> **Aim of the task**: Reproduce exactly the lines below, from the first one through the line containing "right knee: (919, 339)", and omit any pictures.

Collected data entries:
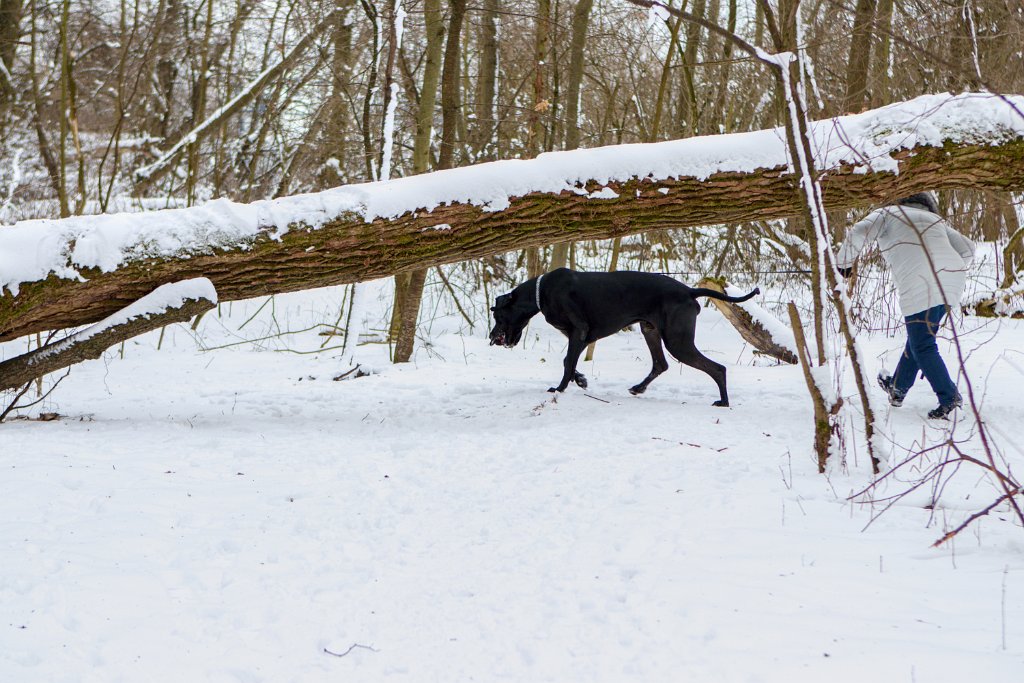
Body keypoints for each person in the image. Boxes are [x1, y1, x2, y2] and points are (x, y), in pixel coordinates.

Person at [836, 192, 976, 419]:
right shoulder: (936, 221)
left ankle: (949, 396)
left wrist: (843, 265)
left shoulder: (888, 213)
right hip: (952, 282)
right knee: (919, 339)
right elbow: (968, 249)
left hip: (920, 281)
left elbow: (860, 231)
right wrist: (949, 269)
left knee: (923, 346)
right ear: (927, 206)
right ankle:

> **Response box**:
Body keypoints for each person in the image. Boxes are [x1, y1, x2, y2] and points are (x, y), in pixel coordinates.

Person at [836, 192, 976, 419]:
right shoulder: (936, 221)
left ankle: (949, 396)
left wrist: (843, 265)
left shoulder: (888, 213)
right hip: (952, 282)
right knee: (919, 339)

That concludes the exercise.